Dans quelques mois, le citoyen européen pourra plus encore qu'aujourd'hui jouer un rôle à l'échelle multinationale :
- en votant pour un Parlement dont les pouvoirs s'accroissent : depuis la motion de censure jusqu'à la co-décision, en passant par le droit de pétition et d'enquête, le droit d'amendement sur les dépenses non-obligatoires, la concertation ou la coopération, le Parlement européen détient aujourd'hui une puissance d'action que les citoyens européens ne devraient pas négliger.
- en profitant des avancées du traité de Lisbonne, qui permettra aux parlements nationaux d'engager un contrôle juridictionnel sur les actions de l'Union et qui prévoit un droit d'initiative populaire.
Aussi il serait bon de s'intéresser dès aujourd'hui aux orientations prévues de la politique européenne, car la mise en oeuvre de ces prévisions se fera au moment où, justement, les citoyens européens auront davantage de marge d'action dans l'Union.
Parmi ces orientations, celles prévues par le rapport consacré à la mise en oeuvre de la stratégie européenne de sécurité ne manquent pas d'intérêt. Le rapport prévoit une "redéfinition de l'ordre multilatéral". Un choix diplomatique issu de la fin du monde bipolaire, effacé en même temps que la guerre froide, et qui ne s'accommode pas de l'idée de civilisation universelle. L'ordre multilatéral implique, au moins en partie, de respecter la diversité humaine et culturelle. En ces temps de centenaire de Claude Levi-Strauss, cela semble logique… Néanmoins, dans cet ordre multipolaire, l'action de l'Union doit se rapprocher, d'après le rapport, de l'action des États-Unis : l'Occident contre tous les autres ?
Le changement de présidence et les orientations proposées par B. Obama vont (fort heureusement, pourrait-on dire) dans le sens des autres orientations proposées par le rapport : la sécurité énergétique et la cybersécurité. Alors non, dans les projets d'Obama on ne trouve pas ces termes, ce qui est logique puisque son discours n'est pas sécuritaire. Les thématiques, en revanche, sont les mêmes : utilisation des nouvelles technologies de l'information et préoccupations énergétiques.
Malheureusement, à la différence de la nouvelle vision américaine qui prône la recherche d'une meilleure efficacité énergétique, le rapport sur la PESC évoque la sécurisation des voies de transit des matières premières par la Turquie et l'Ukraine et l'amélioration des relations avec la Russie. Alors qu'il appartiendrait tout autant à une politique de sécurité de diminuer les flux transitant par ces pays. Ce choix reflète la position adoptée hier, concernant le plan climat : quelques avancées, certes, mais tellement faibles…

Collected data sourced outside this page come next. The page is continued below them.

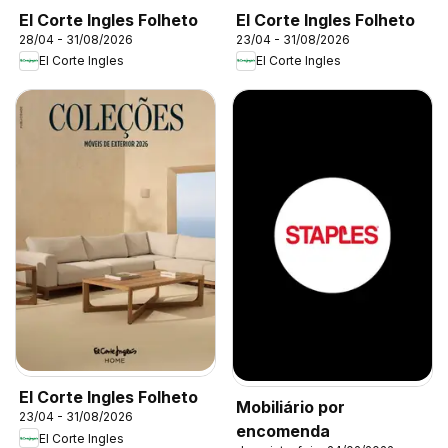
El Corte Ingles Folheto
El Corte Ingles Folheto
28/04 - 31/08/2026
23/04 - 31/08/2026
El Corte Ingles
El Corte Ingles
El Corte Ingles Folheto
Mobiliário por
23/04 - 31/08/2026
encomenda
El Corte Ingles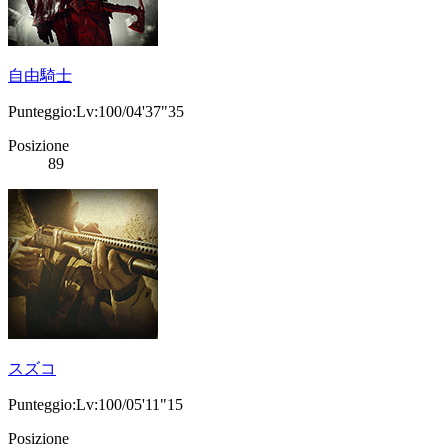
自由騎士
Punteggio:Lv:100/04'37"35
Posizione
89
スズコ
Punteggio:Lv:100/05'11"15
Posizione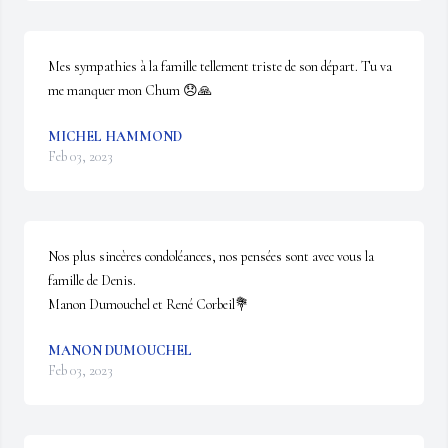
Mes sympathies à la famille tellement triste de son départ. Tu va 
me manquer mon Chum 😞🙏
MICHEL HAMMOND
Feb 03, 2023
Nos plus sincères condoléances, nos pensées sont avec vous la 
famille de Denis.

Manon Dumouchel et René Corbeil💐
MANON DUMOUCHEL
Feb 03, 2023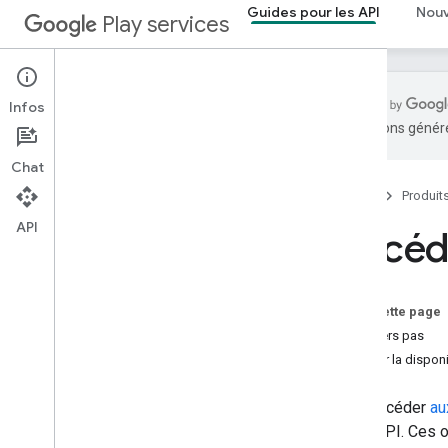
Guides pour les API
Nou
Play services
Infos
traductions généré
Aperçu
Chat
Configuration
Accueil
Produit
Accéder aux API
Authentification du client
API
Accéd
API d'installation de modules
Autorisations d'exécution
API Tasks
Sur cette page
Avis Open Source
Premiers pas
Se préparer aux exigences concernant
Vérifier la disponi
le communiqué sur les données sur
Google Play
Gestion des versions
Pour accéder
au
client API. Ces 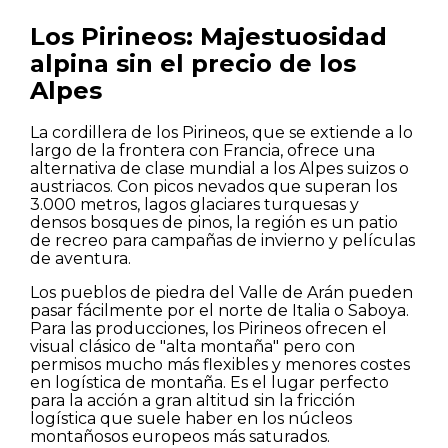
Los Pirineos: Majestuosidad
alpina sin el precio de los
Alpes
La cordillera de los Pirineos, que se extiende a lo
largo de la frontera con Francia, ofrece una
alternativa de clase mundial a los Alpes suizos o
austriacos. Con picos nevados que superan los
3.000 metros, lagos glaciares turquesas y
densos bosques de pinos, la región es un patio
de recreo para campañas de invierno y películas
de aventura.
Los pueblos de piedra del Valle de Arán pueden
pasar fácilmente por el norte de Italia o Saboya.
Para las producciones, los Pirineos ofrecen el
visual clásico de "alta montaña" pero con
permisos mucho más flexibles y menores costes
en logística de montaña. Es el lugar perfecto
para la acción a gran altitud sin la fricción
logística que suele haber en los núcleos
montañosos europeos más saturados.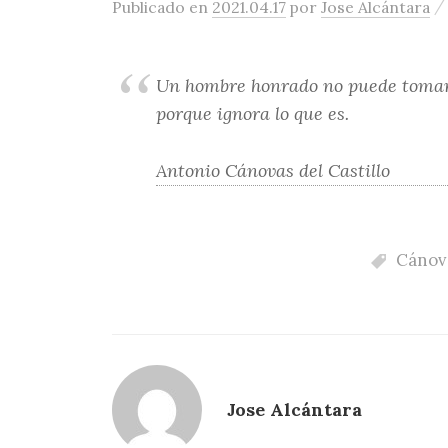
Publicado
en
2021.04.17
por
Jose Alcántara
Un hombre honrado no puede tomar 
porque ignora lo que es.
Antonio Cánovas del Castillo
Cánova
Jose Alcántara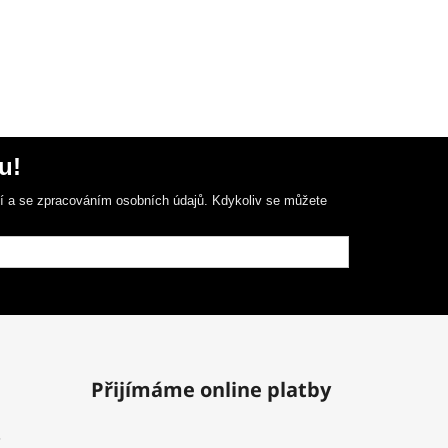
u!
ní a se zpracováním osobních údajů. Kdykoliv se můžete
Přijímáme online platby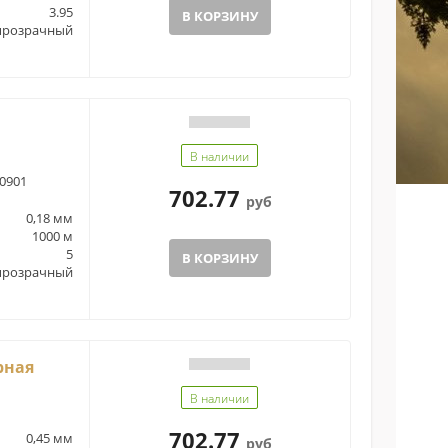
3.95
В КОРЗИНУ
прозрачный
В наличии
0901
702.77
руб
0,18 мм
1000 м
5
В КОРЗИНУ
прозрачный
рная
В наличии
702.77
0,45 мм
руб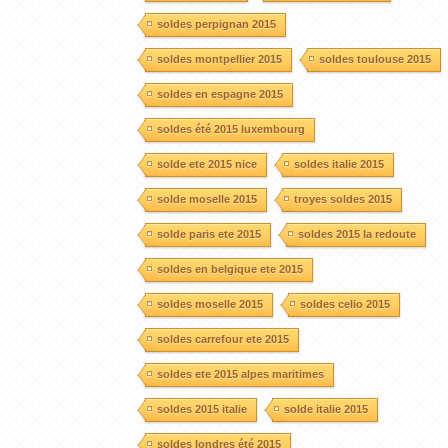
soldes perpignan 2015
soldes montpellier 2015
soldes toulouse 2015
soldes en espagne 2015
soldes été 2015 luxembourg
solde ete 2015 nice
soldes italie 2015
solde moselle 2015
troyes soldes 2015
solde paris ete 2015
soldes 2015 la redoute
soldes en belgique ete 2015
soldes moselle 2015
soldes celio 2015
soldes carrefour ete 2015
soldes ete 2015 alpes maritimes
soldes 2015 italie
solde italie 2015
soldes londres été 2015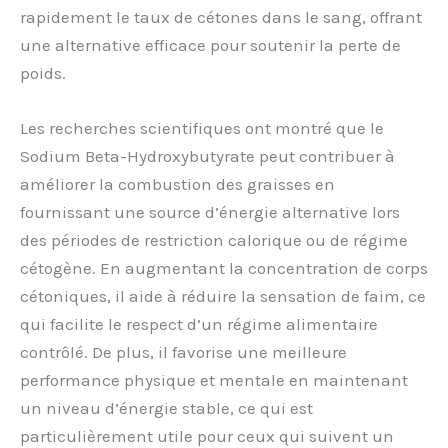
rapidement le taux de cétones dans le sang, offrant
une alternative efficace pour soutenir la perte de
poids.
Les recherches scientifiques ont montré que le
Sodium Beta-Hydroxybutyrate peut contribuer à
améliorer la combustion des graisses en
fournissant une source d’énergie alternative lors
des périodes de restriction calorique ou de régime
cétogène. En augmentant la concentration de corps
cétoniques, il aide à réduire la sensation de faim, ce
qui facilite le respect d’un régime alimentaire
contrôlé. De plus, il favorise une meilleure
performance physique et mentale en maintenant
un niveau d’énergie stable, ce qui est
particulièrement utile pour ceux qui suivent un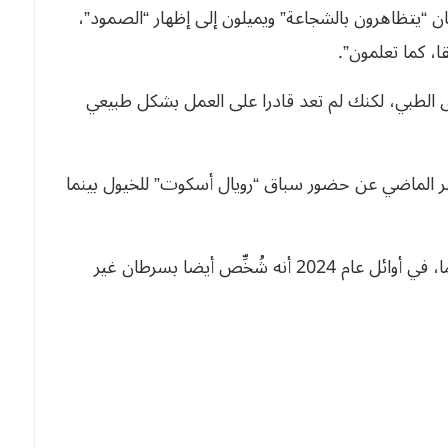
 “يتظاهرون بالشجاعة” ويميلون إلى إظهار “الصمود”،
، كما تعلمون”.
ق الطبي، لكنك لم تعد قادرا على العمل بشكل طبيعي
ر الماضي عن حضور سباق “رويال أسكوت” للخيول بينما
وأعلن والد زوجها الملك تشارلز الثالث، البالغ 76 عاما، في أوائل عام 2024 أنه شُخِّص أيضا بسرطان غير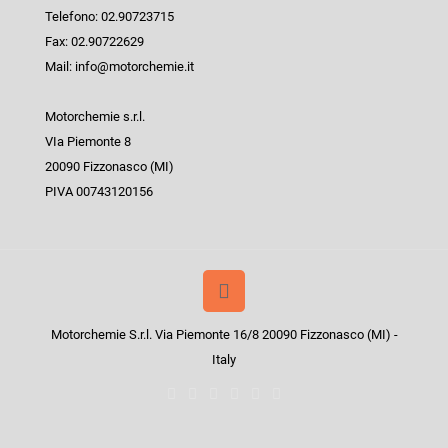
Telefono: 02.90723715
Fax: 02.90722629
Mail: info@motorchemie.it
Motorchemie s.r.l.
VIa Piemonte 8
20090 Fizzonasco (MI)
PIVA 00743120156
Motorchemie S.r.l. Via Piemonte 16/8 20090 Fizzonasco (MI) -
Italy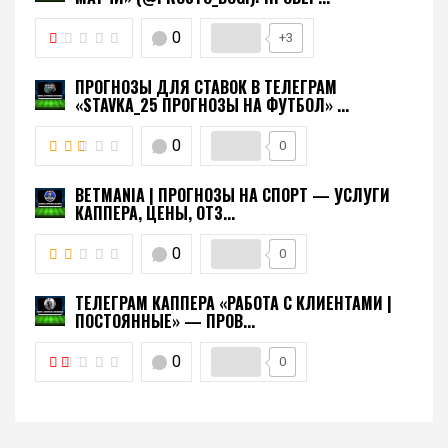
0
+3
ПРОГНОЗЫ ДЛЯ СТАВОК В ТЕЛЕГРАМ
«STAVKA_25 ПРОГНОЗЫ НА ФУТБОЛ» ...
0
0
BETMANIA | ПРОГНОЗЫ НА СПОРТ — УСЛУГИ
КАППЕРА, ЦЕНЫ, ОТЗ...
0
0
ТЕЛЕГРАМ КАППЕРА «РАБОТА С КЛИЕНТАМИ |
ПОСТОЯННЫЕ» — ПРОВ...
0
0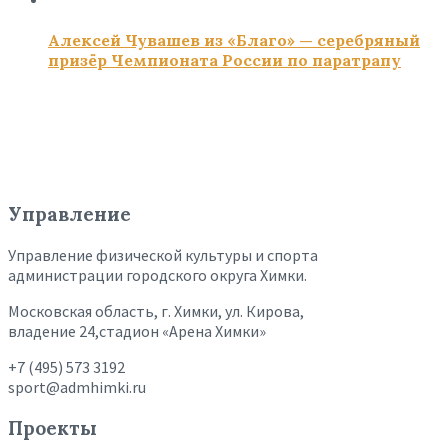
Алексей Чувашев из «Благо» — серебряный
призёр Чемпионата России по паратрапу
Управление
Управление физической культуры и спорта
администрации городского округа Химки.
Московская область, г. Химки, ул. Кирова,
владение 24,стадион «Арена Химки»
+7 (495) 573 3192
sport@admhimki.ru
Проекты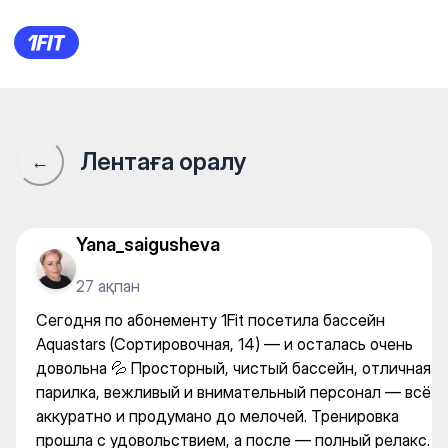
Aquastars на Сортировочной
Лентаға оралу
←
Yana_saigusheva
27 ақпан
Сегодня по абонементу 1Fit посетила бассейн
Aquastars (Сортировочная, 14) — и осталась очень
довольна 💦 Просторный, чистый бассейн, отличная
парилка, вежливый и внимательный персонал — всё
аккуратно и продумано до мелочей. Тренировка
прошла с удовольствием, а после — полный релакс.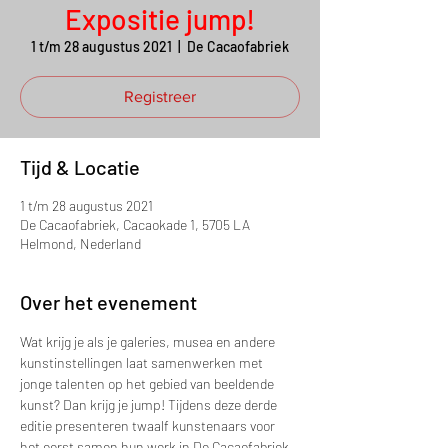
Expositie jump!
1 t/m 28 augustus 2021
  |  
De Cacaofabriek
Registreer
Tijd & Locatie
1 t/m 28 augustus 2021
De Cacaofabriek, Cacaokade 1, 5705 LA
Helmond, Nederland
Over het evenement
Wat krijg je als je galeries, musea en andere 
kunstinstellingen laat samenwerken met 
jonge talenten op het gebied van beeldende 
kunst? Dan krijg je jump! Tijdens deze derde 
editie presenteren twaalf kunstenaars voor 
het eerst samen hun werk in De Cacaofabriek 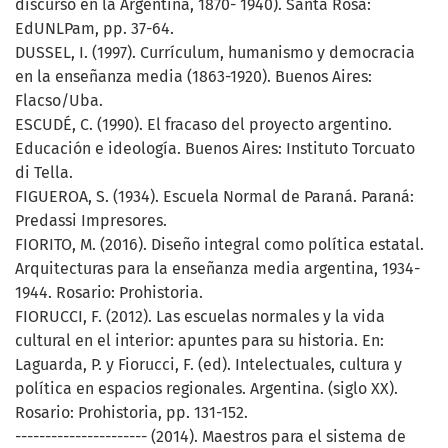
discurso en la Argentina, 1870- 1940). Santa Rosa:
EdUNLPam, pp. 37-64.
DUSSEL, I. (1997). Currículum, humanismo y democracia
en la enseñanza media (1863-1920). Buenos Aires:
Flacso/Uba.
ESCUDÉ, C. (1990). El fracaso del proyecto argentino.
Educación e ideología. Buenos Aires: Instituto Torcuato
di Tella.
FIGUEROA, S. (1934). Escuela Normal de Paraná. Paraná:
Predassi Impresores.
FIORITO, M. (2016). Diseño integral como política estatal.
Arquitecturas para la enseñanza media argentina, 1934-
1944. Rosario: Prohistoria.
FIORUCCI, F. (2012). Las escuelas normales y la vida
cultural en el interior: apuntes para su historia. En:
Laguarda, P. y Fiorucci, F. (ed). Intelectuales, cultura y
política en espacios regionales. Argentina. (siglo XX).
Rosario: Prohistoria, pp. 131-152.
---------------------- (2014). Maestros para el sistema de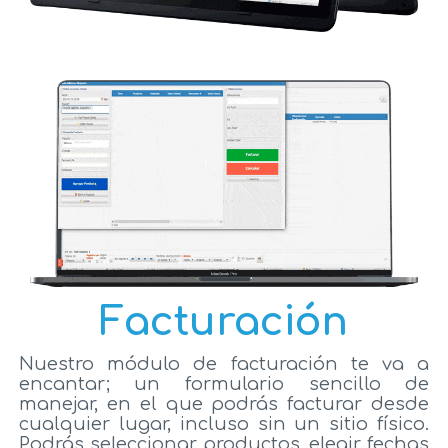
Facturación
Nuestro módulo de facturación te va a
encantar; un formulario sencillo de
manejar, en el que podrás facturar desde
cualquier lugar, incluso sin un sitio físico.
Podrás seleccionar productos, elegir fechas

Dans le même temps, le Programme des Nations unies pour l'environnement veut profiter de la crise pour aller vers une économie verte. Une option qui n'a pas été retenue par l'Union. Vient-on de rater le train ? Pour le citoyen européen qui voudrait influer sur ces orientations, il n'est peut-être pas trop tard : par son vote, puis (après la ratification irlandaise…) par son droit d'initiative, il pourrait peut-être pousser l'Union à être plus réaliste et moins crispée sur une vision du monde en train de se périmer.
Mais pour cela, les citoyens européens ne doivent pas rester isolés : ce qu'il faut mettre en place, c'est une véritable agora européenne. Pas un lieu de consultation pays par pays, comme c'est le cas actuellement sur le site de consultation européenne European citizens consultation, qui ne permet pas, avec un même identifiant, d'aller sur les forums des différents pays.
Les citoyens européens, peut-être par l'intermédiaire des partis européens, mais aussi indépendamment de ceux-ci, doivent créer une véritable "République" européenne, au sens latin du terme, la res publica, la chose publique. La construire et se l'approprier. La démocratie participative, parce qu'elle permet l'échange et la connaissance de l'autre, pourrait bien constituer la meilleure voie pour y parvenir.